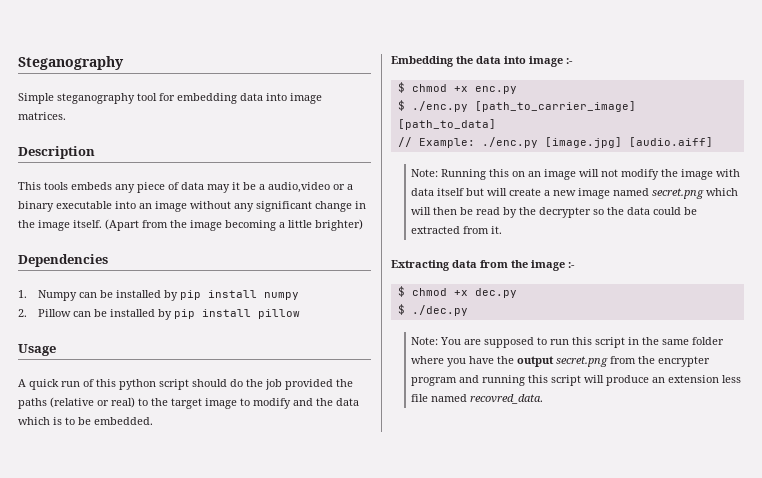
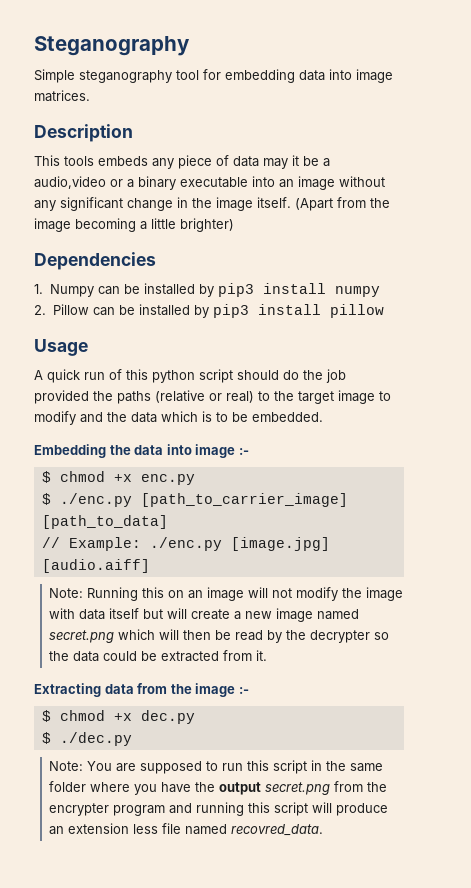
[180,290,202,300] pip -> [217,283,254,297] pip3
[174,309,196,319] pip -> [212,304,249,318] pip3

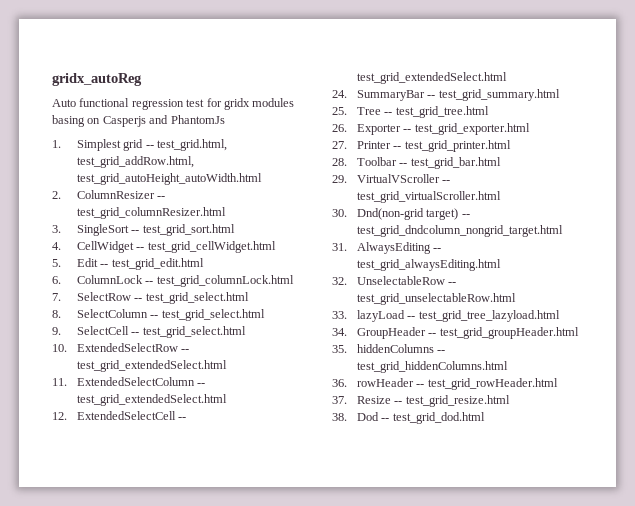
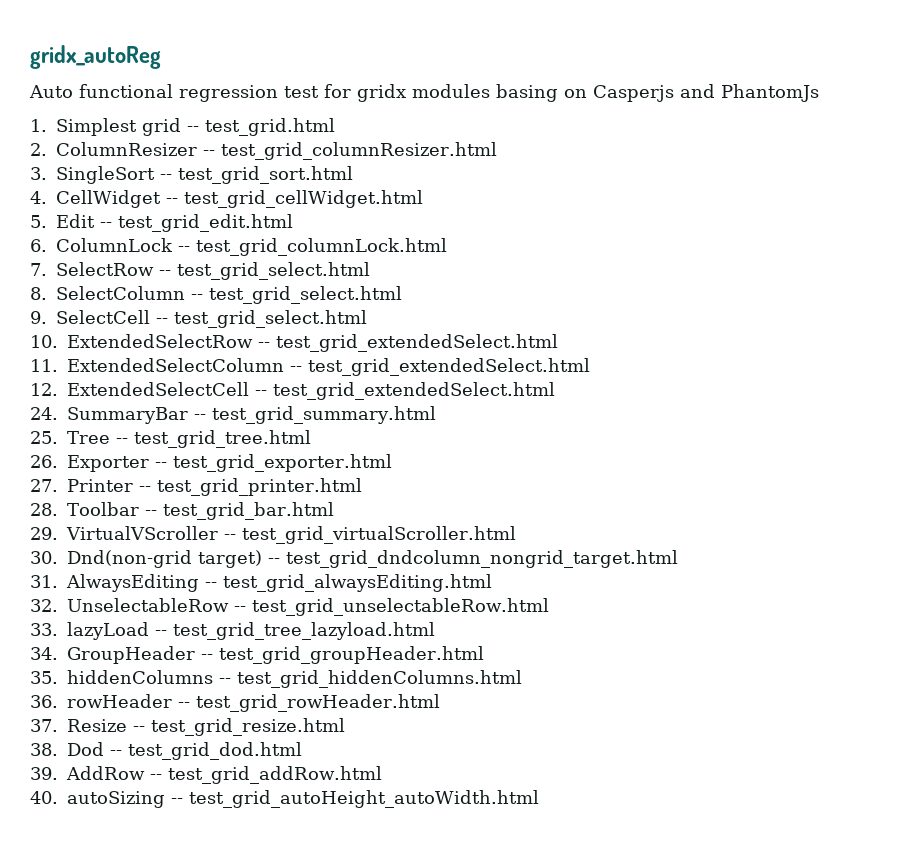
[157,139,228,151] [76,156,194,168] [76,173,262,185] test_grid.html, test_grid_addRow.html, test_grid_autoHeight_autoWidth.html -> [205,118,335,136] test_grid.html
(485, 418) none -> [30,766,382,784] [30,790,539,808] // 39. AddRow -- test_grid_addRow.html // 40. autoSizing -- test_grid_autoHeight_autoWidth.html

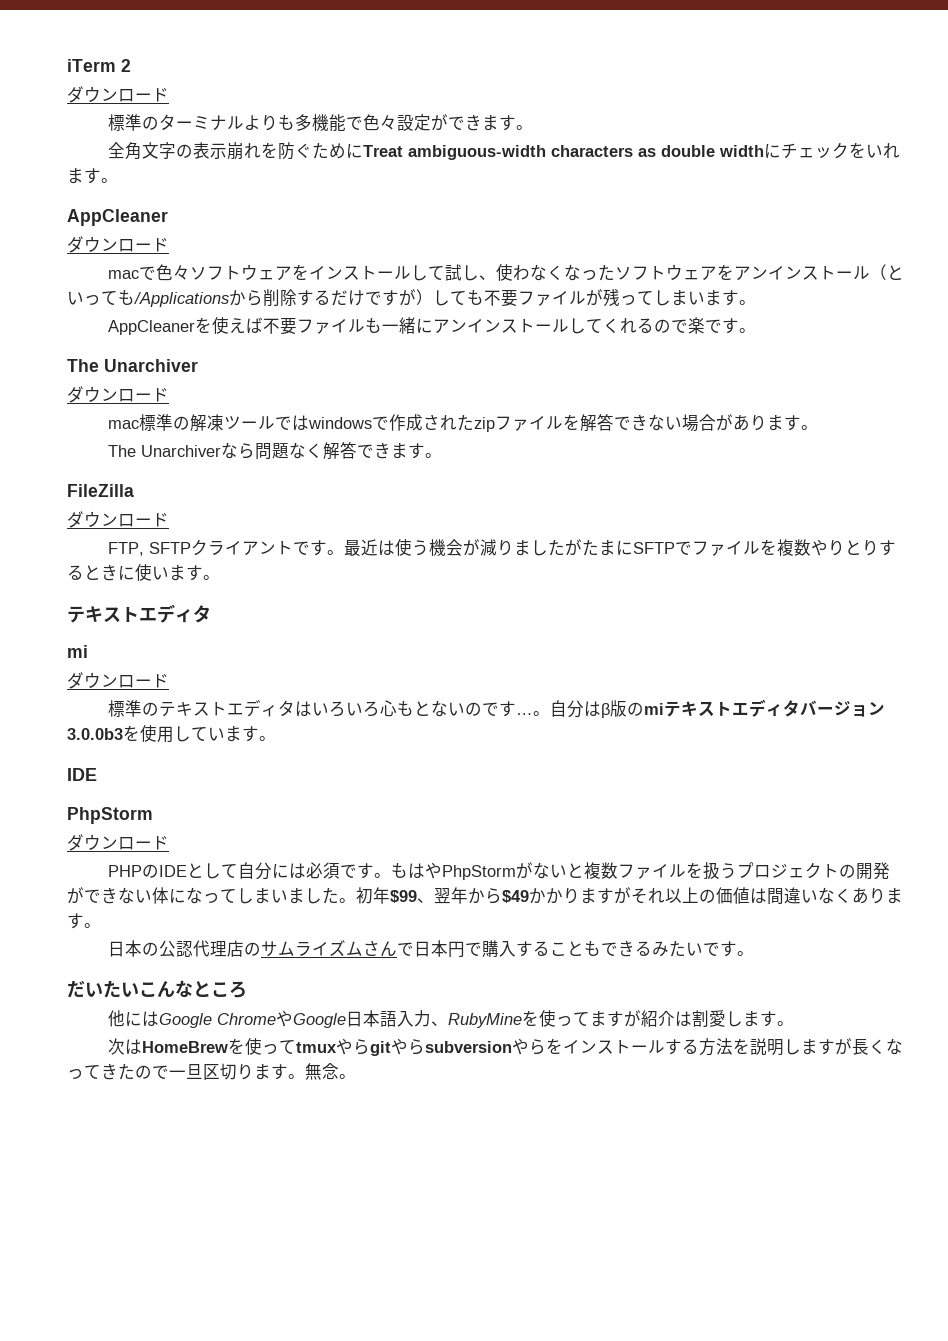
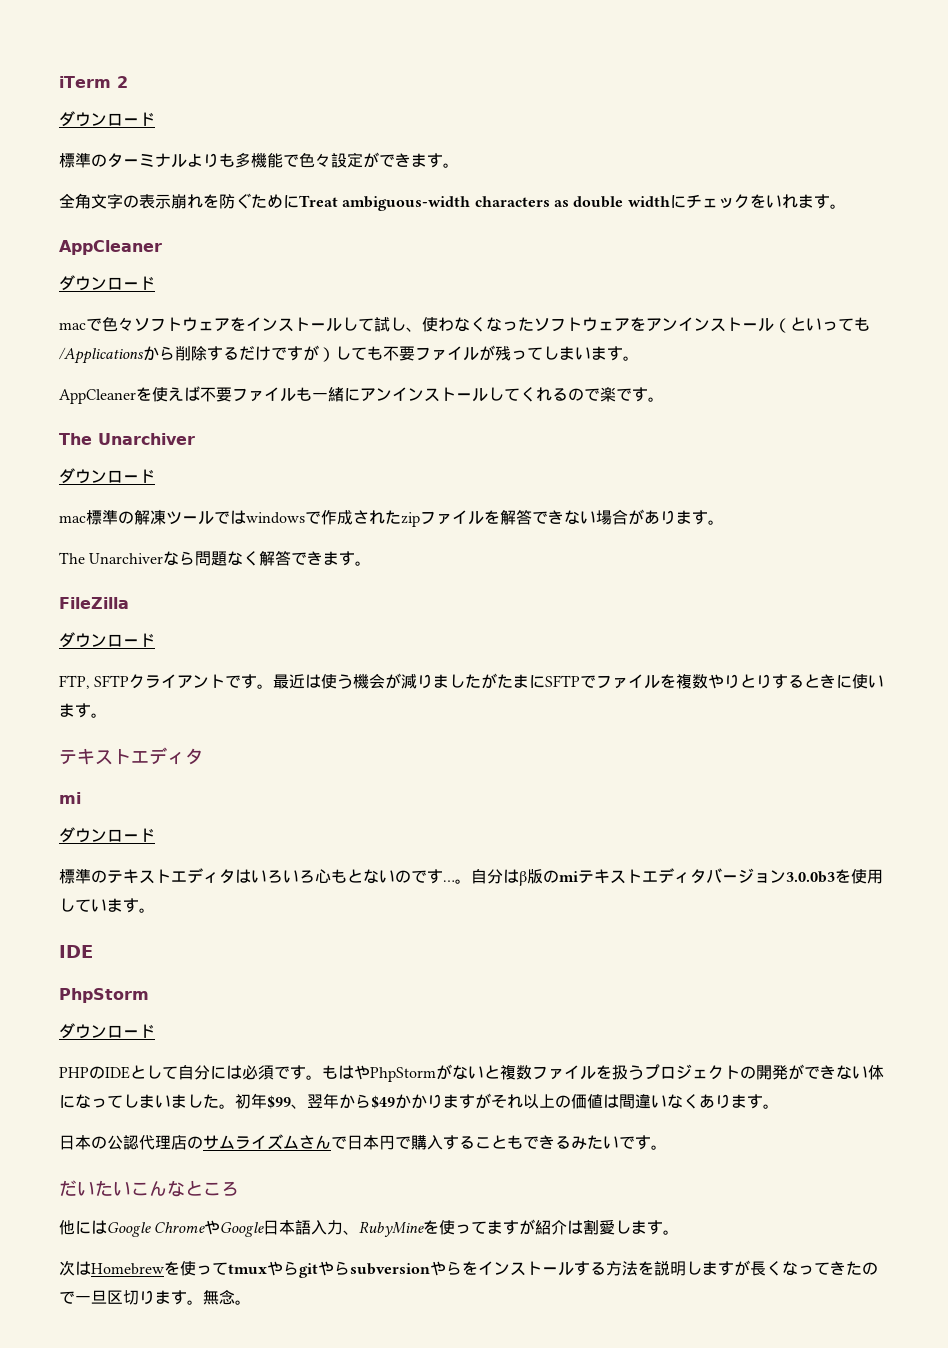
[141,1041,228,1053] HomeBrew -> [91,1263,164,1275] Homebrew

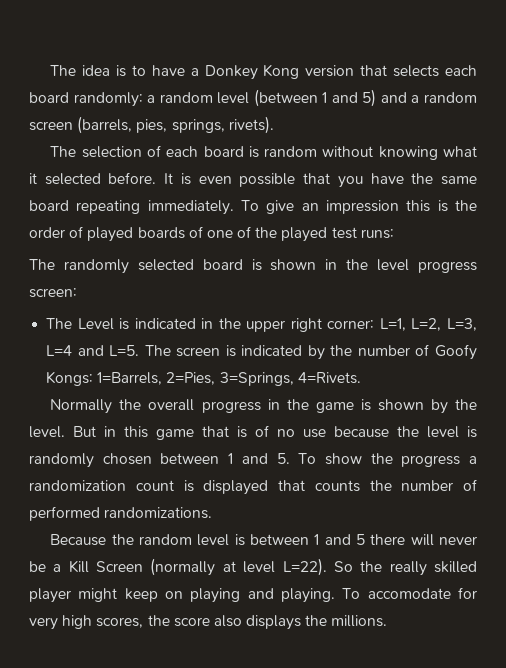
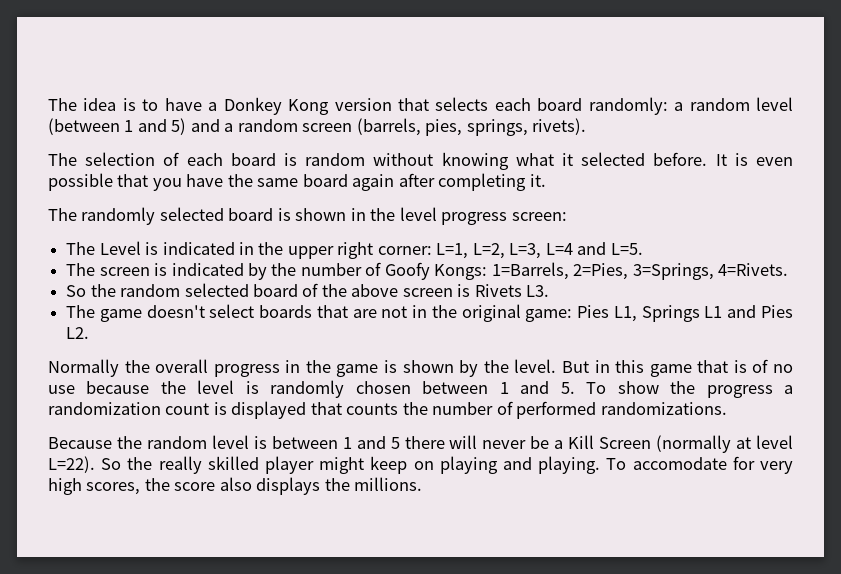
[76,200,477,215] [29,226,394,242] repeating immediately. To give an impression this is the order of played boards of one of the played test runs: -> [352,173,546,191] again after completing it.
(140, 350) none -> (643, 249) //
(361, 378) none -> [66,283,550,297] [66,304,793,322] [66,327,90,339] // So the random selected board of the above screen is Rivets L3. // The game doesn't select boards that are not in the original game: Pies L1, Springs L1 and Pies L2.

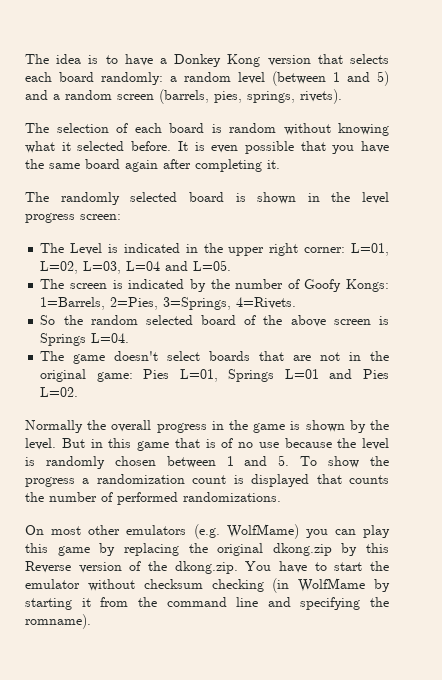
[436,242,643,259] L=1, L=2, L=3, L=4 and L=5. -> [350,243,389,256] [40,260,232,274] L=01, L=02, L=03, L=04 and L=05.
[474,284,550,297] Rivets L3. -> [40,333,130,346] Springs L=04.
[613,305,723,322] L1, Springs L1 -> [179,369,319,382] L=01, Springs L=01
[66,327,90,339] L2. -> [40,387,79,397] L=02.
[48,435,794,453] [48,456,794,474] [48,477,423,495] Because the random level is between 1 and 5 there will never be a Kill Screen (normally at level L=22). So the really skilled player might keep on playing and playing. To accomodate for very high scores, the score also displays the millions. -> [25,524,390,539] [25,543,389,556] [25,561,390,574] [25,578,390,593] [25,597,389,610] [25,614,91,629] On most other emulators (e.g. WolfMame) you can play this game by replacing the original dkong.zip by this Reverse version of the dkong.zip. You have to start the emulator without checksum checking (in WolfMame by starting it from the command line and specifying the romname).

• _Written task_
Reproduce, word for word, every line from the start of the records down to and including the line with "[157,139,228,151] [76,156,194,168] [76,173,262,185]"; skip the pictures.

• _Solution to the problem_
[180,290,202,300] pip -> [217,283,254,297] pip3
[174,309,196,319] pip -> [212,304,249,318] pip3

[157,139,228,151] [76,156,194,168] [76,173,262,185] test_grid.html, test_grid_addRow.html, test_grid_autoHeight_autoWidth.html -> [205,118,335,136] test_grid.html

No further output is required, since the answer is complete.